Si je réponds cela à cette cliente, elle ne fera plus appel à mes services! Et elle aurait raison! Alors, concrètement, que peut-on faire en tant que parent devant les problèmes scolaires de ses enfants? D'abord, prendre l'école avec un grain de sel. Il y a d'autres priorités. Son bonheur. Son apprentissage. Son éducation. L'éducation, ce n'est pas nécessairement l'école et son programme. J'entends déjà des parents dire: « Oui, mais Guillaume, mon enfant doit obtenir un diplôme s'il veut travailler». On se calme. Le diplôme n'est pas pour ce soir. Il se rattrapera quand son plan de vie sera clair. Et si son premier objectif était d'avoir la fierté de ses bons résultats? On commence à aboutir à quelque chose. Parce que ça viendrait de l'enfant. Pas du parent. Pas de l'école.
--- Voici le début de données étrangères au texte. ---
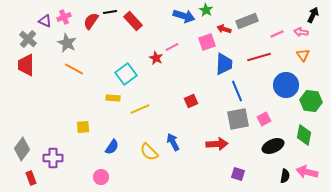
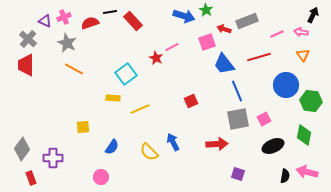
red semicircle at (91, 21): moved 1 px left, 2 px down; rotated 36 degrees clockwise
blue trapezoid at (224, 64): rotated 140 degrees clockwise
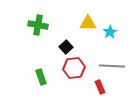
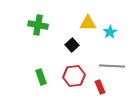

Ensuite, conséquemment, écouter ce que l'enfant veut. Pas avec ses paroles, car bien souvent, il répète ce qui nous fait plaisir, il a été conditionné à cela. « Aimerais-tu, Alicia, être capable de lire des histoires par toi-même, comme celle que je viens de te lire?», demande son père. Le visage d'Alicia s'illumine. Avant même qu'elle n'ait répondu, son père sait qu'il doit investir dans son apprentissage de la lecture.


- Oui j'aimerais ça!, répond Alicia avec un accord d'espoir et une blue note de tristesse.


- Es-tu prête à faire tous les efforts qu'il te faudra pour y arriver? Tu sais qu'il a un prix à payer pour cela, n'est-ce pas?, lui demande son père.


- Oui, sourit Alicia.


- Un prix à payer pour toute récompense, lancent-ils en choeur.


Ils éclatent de rire... Bientôt, Alicia saura lire. Elle aura réalisé son défi. Sans appareil et sans pilule magique. Mais avec son coeur, sa détermination et son amour. Car elle est respectée et elle apprend à se respecter.